These researches were summed up in the journal La Lumière Electrique for June 15, 1879. Recently, Mr. Pilleux has addressed to us some new experiments on the same subject, made on the voltaic arc produced by a De Meritens alternating current machine. Naturally, he has found the same phenomena that I had made known; but he thinks that these new researches are worthy of interest by reason of the nature of the arc in which he experimented, and which, according to him, is of a different nature from all those on which, up to the present time, experiments have been made. Such a distinction as this, however, merits a discussion.

With the induction spark, magnets have an action only on the aureola which accompanies the line of fire of the static discharge; and this aureola, being only a sort of sheath of heated air containing many particles of metal derived from the rheophores, represents exactly the voltaic arc.

FIG. 2

Moreover, although the induced currents developed in the bobbin are alternately of opposite direction, the galvanometer shows that the currents that traverse the break are of the same direction, and that these are direct ones. The reversed currents are, then, arrested during their passage; and, in order to collect them, it becomes necessary to considerably diminish the gaseous pressure of the aeriform conductor interposed in the discharge; to increase its conductivity; or to open to the current a very resistant metallic derivation. By this latter means, I have succeeded in isolating, one from the other, in two different circuits, the direct induced currents and the reversed induced ones.
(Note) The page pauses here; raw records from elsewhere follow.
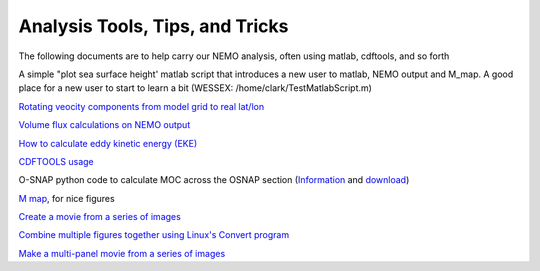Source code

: Analysis Tools, Tips, and Tricks
================================

The following documents are to help carry our NEMO analysis, often using matlab, cdftools, and so forth

A simple "plot sea surface height' matlab script that introduces a new user to matlab, NEMO output and M_map. A good place for a new user to start to learn a bit (WESSEX: /home/clark/TestMatlabScript.m)

`Rotating veocity components from model grid to real lat/lon <http://knossos.eas.ualberta.ca/anha/data/Rotating_U_and_V_components_of_velocity.pdf>`_

`Volume flux calculations on NEMO output <http://knossos.eas.ualberta.ca/anha/data/volume_flux_calculation_NEMO_Aug2015_xhu.pdf>`_ 

`How to calculate eddy kinetic energy (EKE) <http://knossos.eas.ualberta.ca/anha/data/EKE.pdf>`_

`CDFTOOLS usage <http://knossos.eas.ualberta.ca/anha/data/cdftools_usage.pdf>`_

O-SNAP python code to calculate MOC across the OSNAP section (`Information <https://www.o-snap.org/for-modelers/>`_ and `download <https://smartech.gatech.edu/handle/1853/67081>`_)

`M map <https://www.eoas.ubc.ca/~rich/map.html>`_, for nice figures

`Create a movie from a series of images <https://docs.google.com/document/d/13fxOFUH5NGnBHHHpmr_0gLzhr0aBEWzJUQzIQL6nIaY/edit?usp=sharing>`_ 

`Combine multiple figures together using Linux's Convert program <https://docs.google.com/document/d/1jLi8MTEUavnAPLtNhKnQ4Ic2t4lnc1QOynixhWLDf8Q/edit?usp=sharing>`_ 

`Make a multi-panel movie from a series of images <https://docs.google.com/document/d/1SJgsvEI7txiPzPnao93vASBPTL_j1ADAAh2bkLEThTg/edit?usp=sharing>`_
As only direct currents can, in air at a normal pressure, traverse the break through which the induction spark passes, the aureola that surrounds it may be considered as being exactly in the same conditions as a voltaic arc, and, consequently, as representing an extensible conductor traversed by a current flowing in a definite direction. Such a conductor is consequently susceptible of being influenced by all the external reactions that can be exerted upon a current; only, by reason of its mobility, the conductor may possibly give way to the action exerted upon the current traversing it, and undergo deformations that are in relation with the laws of Ampère. It is in this manner that I have explained the different forms that the aureola of the induction spark assumes when it is submitted to the action of a magnet in the direction of its axial line, or in that of its equatorial line, or perpendicular to these latter, or upon the magnetic poles themselves.

Experiments of a very definite kind have not yet been made as to the nature of the arc produced by induced currents developed in alternating current machines; but, from the experiments made with electric candles, we are forced to admit that the current reacts as if it were alternately reversed through the arc, since the carbons are used up to an equal degree; and, moreover, Mr. Pilleux's experiments show that effects analogous to those of induction coils are produced by the reaction of magnets upon the arc. There is, then, here a doubtful point that it would be interesting to clear up; and we believe that it is consequently proper to introduce in this place Mr. Pilleux's note:

"Having at my disposal," says he, "a powerful vertical voltaic arc of 12 centimeters in length, kept up by alternately reversed currents, and one of the most powerful permanent magnets that Mr. De Meritens employs for magneto-electric machines, I have been enabled to make the following experiments:

"1. When I caused one of the poles of my magnet to slowly approach the voltaic arc, I ascertained that, at a distance of 10 centimeters, the arc became flattened so as to assume the appearance of those gas jets called 'butterfly.' The plane of the 'butterfly' was parallel with the pole that I presented, or, in other words, with the section of the magnet. At the same time, the arc began to emit a strident noise, which became deafening when the pole of the magnet was brought to within a distance of about 2 millimeters. At this moment, the butterfly form produced by the arc was greatly spread out, and reduced to the thickness of a sheet of paper; and then it burst with violence, and projected to a distance a great number of particles of incandescent carbon.

"2. The magnet employed being a horseshoe one, when I directed it laterally so as to present successively, now the north and then the south pole to the arc, the 'butterfly' pivoted upon itself so as not to present the same surface to each pole of the magnet."

By referring to the accompanying figure, which we extract from our note on the Ruhmkorff apparatus, it will be seen that the aureola which developed as a circular film from right to left at D, on the north pole of the magnet, N.S. (Fig. 1), projected itself in an opposite direction at C, upon the south pole, S, of the same magnet; but, between the two poles, these two contrary actions being obliged to unite, they gave rise in doing so to a very characteristic helicoid spiral whose direction depended upon that of the current of discharge through the aureola, or upon the polarity of the magnetic poles. On the contrary, when the discharge took place in the direction of the equatorial line, as in Fig. 2, the circular film developed itself in the plane of the neutral line above or below the line of discharge, according to the direction of the current and the magnetic polarity of the magnet.